(MATERIAL SHOWN Opens)

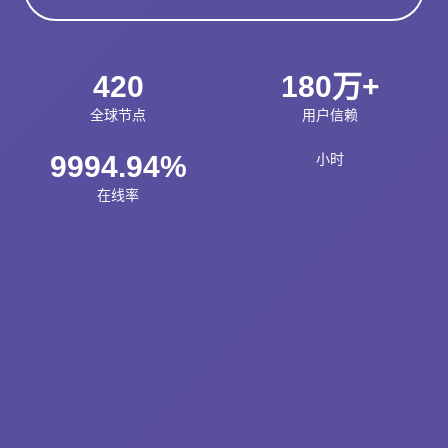
420
180万+
全球节点
用户信赖
9994.94%
小时
在线率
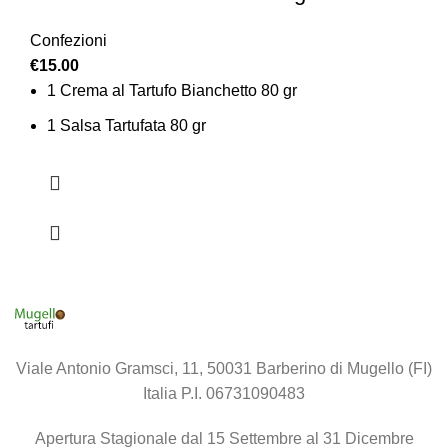
Confezioni
€
15.00
1 Crema al Tartufo Bianchetto 80 gr
1 Salsa Tartufata 80 gr
Viale Antonio Gramsci, 11, 50031 Barberino di Mugello (FI)
Italia P.I. 06731090483
Apertura Stagionale dal 15 Settembre al 31 Dicembre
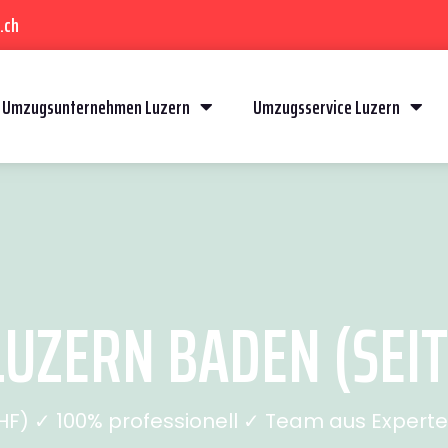
.ch
Umzugsunternehmen Luzern
Umzugsservice Luzern
UZERN BADEN (SEIT
) ✓ 100% professionell ✓ Team aus Experten 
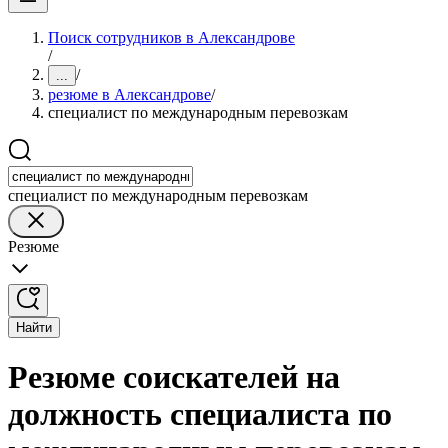
Поиск сотрудников в Александрове
/
/
...
резюме в Александрове
/
специалист по международным перевозкам
специалист по международным перевозкам
Резюме
Найти
Резюме соискателей на
должность специалиста по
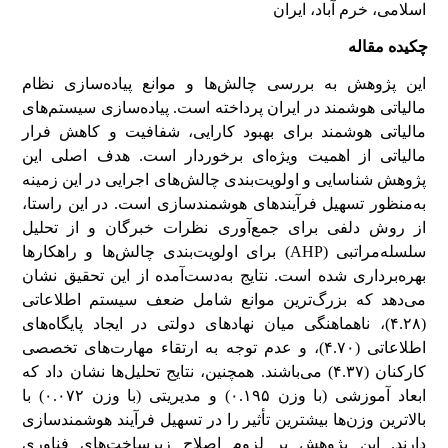
اسلامی، خرم آباد، ایران
چکیده مقاله
این پژوهش به بررسی چالش‌ها و موانع پیاده‌سازی نظام
مالیاتی هوشمند در ایران پرداخته است. پیاده‌سازی سیستم‌های
مالیاتی هوشمند برای بهبود کارایی، شفافیت و کاهش فرار
مالیاتی از اهمیت ویژه‌ای برخوردار است. هدف اصلی این
پژوهش شناسایی و اولویت‌بندی چالش‌های اجرایی در این زمینه
به‌منظور تسهیل فرآیندهای هوشمندسازی است. در این راستا،
از روش دلفی برای جمع‌آوری نظرات خبرگان و از تحلیل
سلسله‌مراتبی (AHP) برای اولویت‌بندی چالش‌ها و راهکارها
بهره‌برداری شده است. نتایج به‌دست‌آمده از این تحقیق نشان
می‌دهد که بزرگ‌ترین موانع شامل ضعف سیستم اطلاعاتی
(۴.۲۸)، ناهماهنگی میان نهادهای دولتی در ایجاد پایگاه‌های
اطلاعاتی (۴.۷۰)، و عدم توجه به ارتقاء مهارت‌های تخصصی
کارکنان (۴.۳۷) می‌باشند. همچنین، نتایج تحلیل‌ها نشان داد که
ابعاد آموزشی (با وزن ۰.۱۹۵) و مدیریتی (با وزن ۰.۰۷۲) با
بالاترین وزن‌ها بیشترین تأثیر را در تسهیل فرآیند هوشمندسازی
دارند. این پژوهش بر لزوم اصلاح زیرساخت‌های فناوری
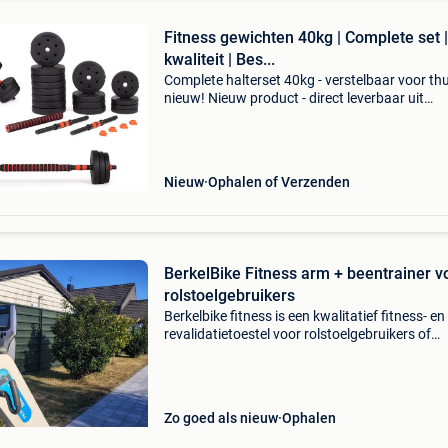
Fitness gewichten 40kg | Complete set |
kwaliteit | Bes...
Complete halterset 40kg - verstelbaar voor thu
nieuw! Nieuw product - direct leverbaar uit
voorraad. - Verstelbaar tot 40 kg - ideaal voor
beginners: 16 gewichten (4x1.25Kg, 4x2.5Kg,
8x3kg) - incl
Nieuw
Ophalen of Verzenden
BerkelBike Fitness arm + beentrainer v
rolstoelgebruikers
Berkelbike fitness is een kwalitatief fitness- en
revalidatietoestel voor rolstoelgebruikers of
personen met een beperkte mobiliteit. Het toes
laat zowel arm- als beentraining toe en is gesc
vo
Zo goed als nieuw
Ophalen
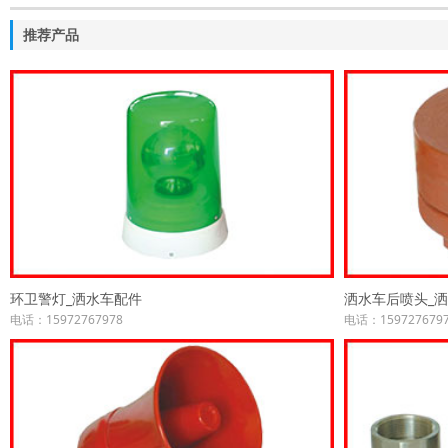
推荐产品
环卫警灯_洒水车配件
洒水车后喷头_
电话：15972767978
电话：159727679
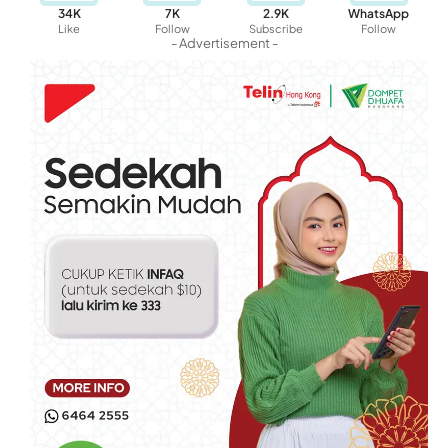
34K
7K
2.9K
WhatsApp
Like
Follow
Subscribe
Follow
- Advertisement -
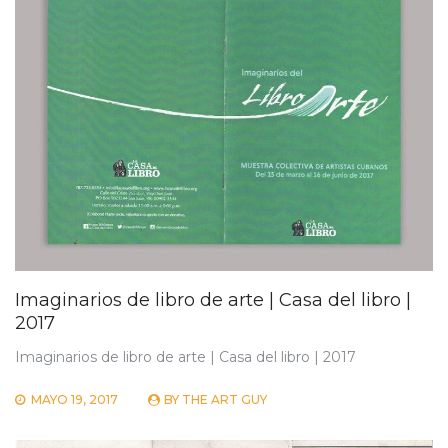
Imaginarios de libro de arte | Casa del libro |
2017
Imaginarios de libro de arte | Casa del libro | 2017
MAYO 19, 2017
BY
THE ART GUY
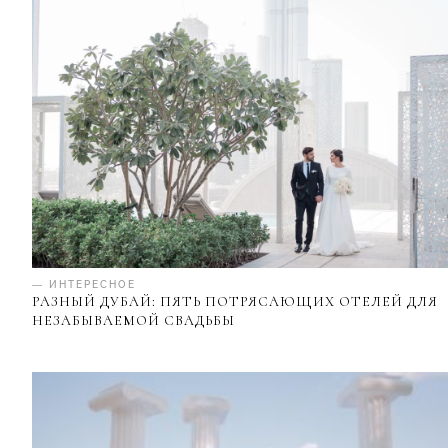
— ИНТЕРЕСНОЕ
РАЗНЫЙ ДУБАЙ: ПЯТЬ ПОТРЯСАЮЩИХ ОТЕЛЕЙ ДЛЯ
НЕЗАБЫВАЕМОЙ СВАДЬБЫ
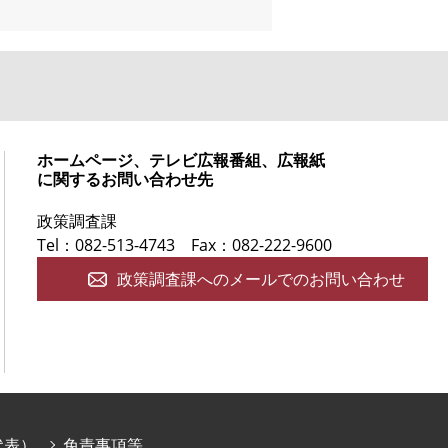
ホームページ、テレビ広報番組、広報紙
に関するお問い合わせ先
政策調査課
Tel：082-513-4743
Fax：082-222-9600
政策調査課へのメールでのお問い合わせ
庁代表）
免責事項等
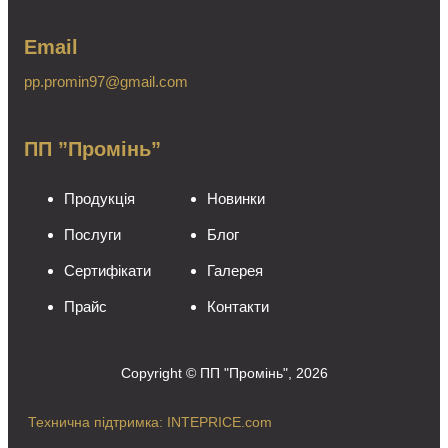
Email
pp.promin97@gmail.com
ПП ”Промінь”
Продукція
Новинки
Послуги
Блог
Сертифікати
Галерея
Прайс
Контакти
Copyright © ПП "Промінь", 2026
Технична підтримка: INTEPRICE.com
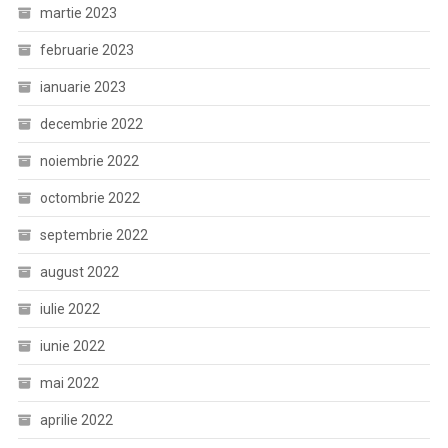
martie 2023
februarie 2023
ianuarie 2023
decembrie 2022
noiembrie 2022
octombrie 2022
septembrie 2022
august 2022
iulie 2022
iunie 2022
mai 2022
aprilie 2022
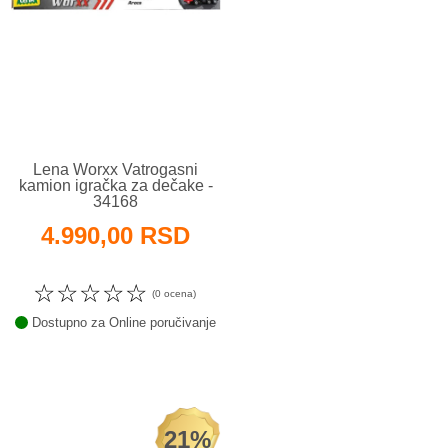
Lena Worxx Vatrogasni
kamion igračka za dečake -
34168
4.990,00 RSD
☆
☆
☆
☆
☆
(0 ocena)
Dostupno za Online poručivanje
21%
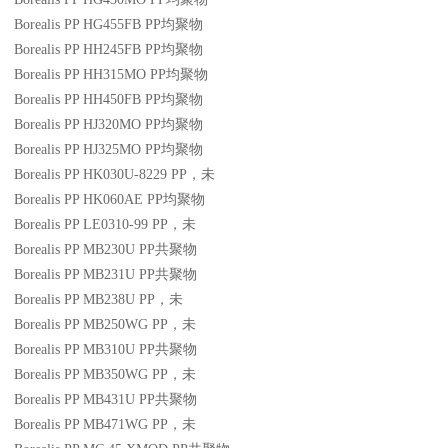
Borealis PP HG455FB
PP
均聚物
Borealis PP HH245FB
PP
均聚物
Borealis PP HH315MO
PP
均聚物
Borealis PP HH450FB
PP
均聚物
Borealis PP HJ320MO
PP
均聚物
Borealis PP HJ325MO
PP
均聚物
Borealis PP HK030U-8229
PP
，未
Borealis PP HK060AE
PP
均聚物
Borealis PP LE0310-99
PP
，未
Borealis PP MB230U
PP
共聚物
Borealis PP MB231U
PP
共聚物
Borealis PP MB238U
PP
，未
Borealis PP MB250WG
PP
，未
Borealis PP MB310U
PP
共聚物
Borealis PP MB350WG
PP
，未
Borealis PP MB431U
PP
共聚物
Borealis PP MB471WG
PP
，未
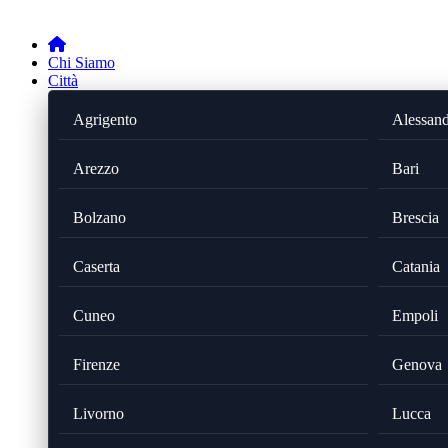
Chi Siamo
Città
Agrigento
Alessand
Arezzo
Bari
Bolzano
Brescia
Caserta
Catania
Cuneo
Empoli
Firenze
Genova
Livorno
Lucca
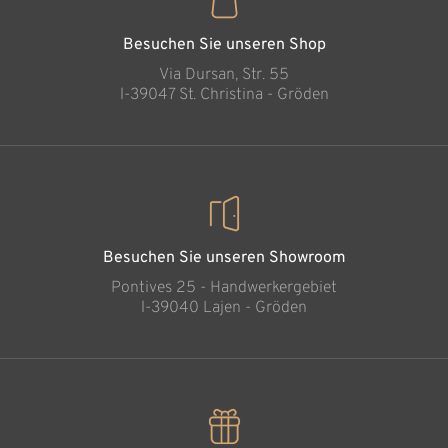
Herz
Hinzugefügt zum
Besuchen Sie unseren Shop
Warenkorb
Via Dursan, Str. 55
l-39047 St. Christina - Gröden
Besuchen Sie unseren Showroom
Pontives 25 - Handwerkergebiet
l-39040 Lajen - Gröden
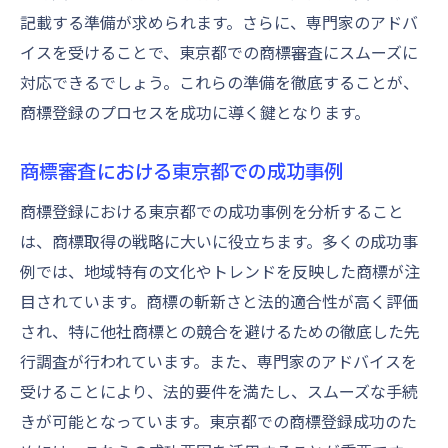
記載する準備が求められます。さらに、専門家のアドバ
イスを受けることで、東京都での商標審査にスムーズに
対応できるでしょう。これらの準備を徹底することが、
商標登録のプロセスを成功に導く鍵となります。
商標審査における東京都での成功事例
商標登録における東京都での成功事例を分析すること
は、商標取得の戦略に大いに役立ちます。多くの成功事
例では、地域特有の文化やトレンドを反映した商標が注
目されています。商標の斬新さと法的適合性が高く評価
され、特に他社商標との競合を避けるための徹底した先
行調査が行われています。また、専門家のアドバイスを
受けることにより、法的要件を満たし、スムーズな手続
きが可能となっています。東京都での商標登録成功のた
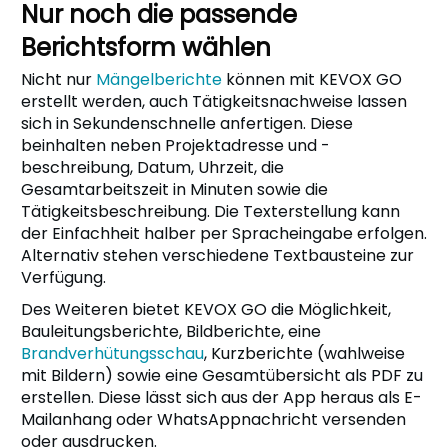
Nur noch die passende
Berichtsform wählen
Nicht nur
Mängelberichte
können mit KEVOX GO
erstellt werden, auch Tätigkeitsnachweise lassen
sich in Sekundenschnelle anfertigen. Diese
beinhalten neben Projektadresse und -
beschreibung, Datum, Uhrzeit, die
Gesamtarbeitszeit in Minuten sowie die
Tätigkeitsbeschreibung. Die Texterstellung kann
der Einfachheit halber per Spracheingabe erfolgen.
Alternativ stehen verschiedene Textbausteine zur
Verfügung.
Des Weiteren bietet KEVOX GO die Möglichkeit,
Bauleitungsberichte, Bildberichte, eine
Brandverhütungsschau
, Kurzberichte (wahlweise
mit Bildern) sowie eine Gesamtübersicht als PDF zu
erstellen. Diese lässt sich aus der App heraus als E-
Mailanhang oder WhatsAppnachricht versenden
oder ausdrucken.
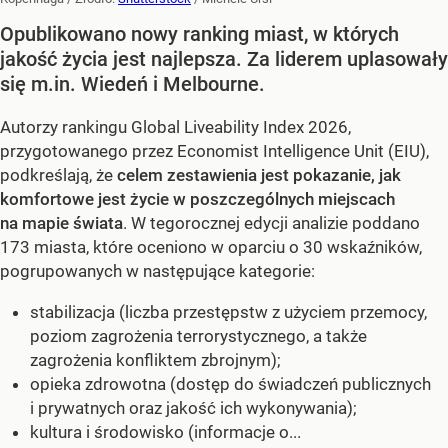
Opublikowano nowy ranking miast, w których
jakość życia jest najlepsza. Za liderem uplasowały
się m.in. Wiedeń i Melbourne.
Autorzy rankingu Global Liveability Index 2026,
przygotowanego przez Economist Intelligence Unit (EIU),
podkreślają, że
celem zestawienia jest pokazanie, jak
komfortowe jest życie w poszczególnych miejscach
na mapie świata
. W tegorocznej edycji analizie poddano
173 miasta, które oceniono w oparciu o 30 wskaźników,
pogrupowanych w następujące kategorie:
stabilizacja (liczba przestępstw z użyciem przemocy,
poziom zagrożenia terrorystycznego, a także
zagrożenia konfliktem zbrojnym);
opieka zdrowotna (dostęp do świadczeń publicznych
i prywatnych oraz jakość ich wykonywania);
kultura i środowisko (informacje o...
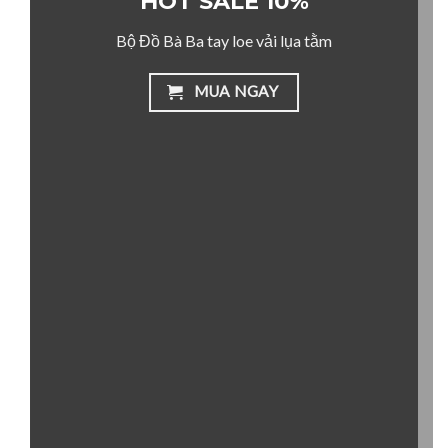
HOT SALE 10%
Bộ Đồ Bà Ba tay loe vải lụa tằm
MUA NGAY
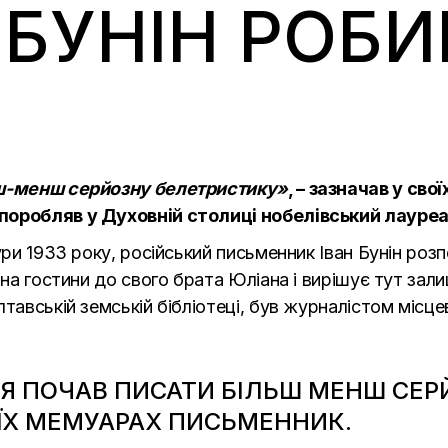
 БУНІН РОБИ
льш-менш серйозну белетристику»
, – зазначав у св
поробляв у Духовній столиці нобелівський лауреа
ури 1933 року, російський письменник Іван Бунін роз
и на гостини до свого брата Юліана і вирішує тут за
тавській земській бібліотеці, був журналістом місце
 Я ПОЧАВ ПИСАТИ БІЛЬШ МЕНШ СЕР
ОЇХ МЕМУАРАХ ПИСЬМЕННИК.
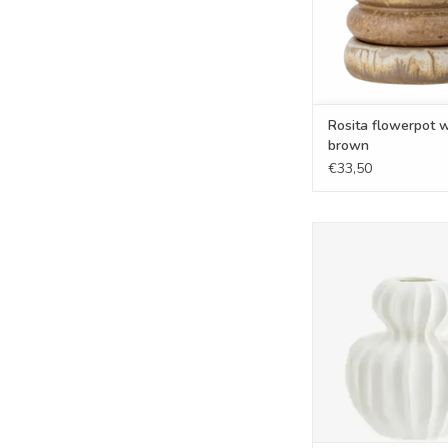
Rosita flowerpot 
brown
€33,50
Vaas - Porcel
TOEVOEGEN AAN WI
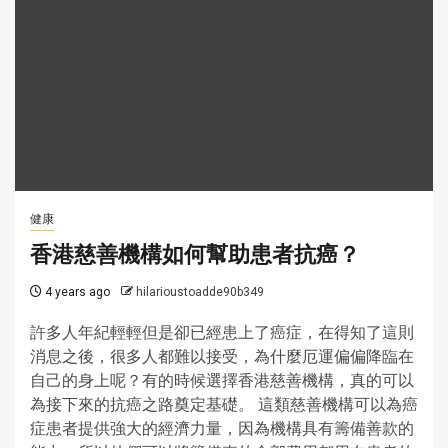
健康
香港慈善機構如何幫助患者抗癌？
4 years ago
hilarioustoadde90b349
許多人年紀輕輕但是卻已經患上了癌症，在得知了這則
消息之後，很多人都難以接受，為什麼厄運偏偏降臨在
自己的身上呢？有的時候選擇香港慈善機構，真的可以
為接下來的抗癌之路奠定基礎。 這類慈善機構可以為癌
症患者提供強大的經濟力量，因為機構具有籌備善款的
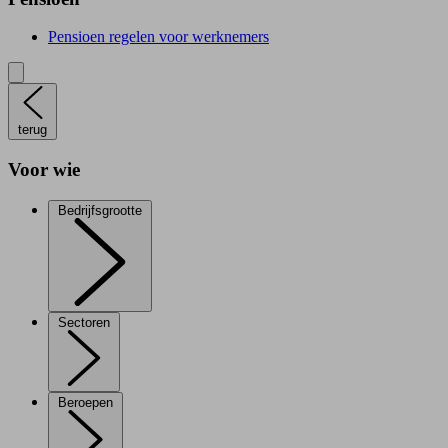
Pensioen regelen voor werknemers
terug
Voor wie
Bedrijfsgrootte
Sectoren
Beroepen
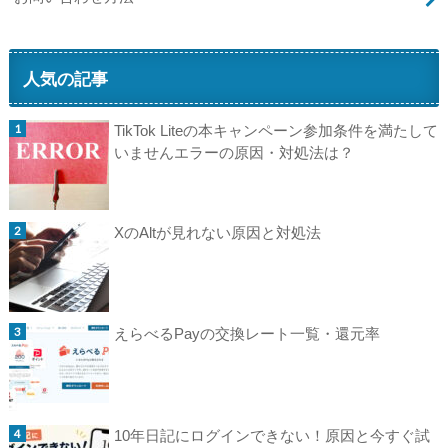
人気の記事
TikTok Liteの本キャンペーン参加条件を満たして
いませんエラーの原因・対処法は？
XのAltが見れない原因と対処法
えらべるPayの交換レート一覧・還元率
10年日記にログインできない！原因と今すぐ試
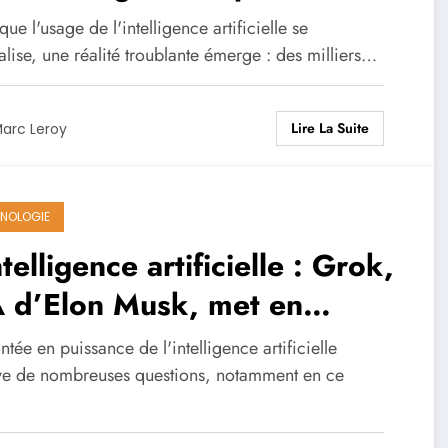
ntelligence artificielle sont en
que l'usage de l'intelligence artificielle se
culation – Enquête
lise, une réalité troublante émerge : des milliers…
Lire La Suite
arc Leroy
NOLOGIE
ntelligence artificielle : Grok,
A d’Elon Musk, met en
ière la désinformation
tée en puissance de l'intelligence artificielle
ve de nombreuses questions, notamment en ce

(MATERIAL SHOWN Closes)

## WHAT IS NEEDED:
Among the lines above, find those carrying the word "unseren" and copy them out.

## FINISHED TASK:
Besuchen Sie unseren Shop
Besuchen Sie unseren Showroom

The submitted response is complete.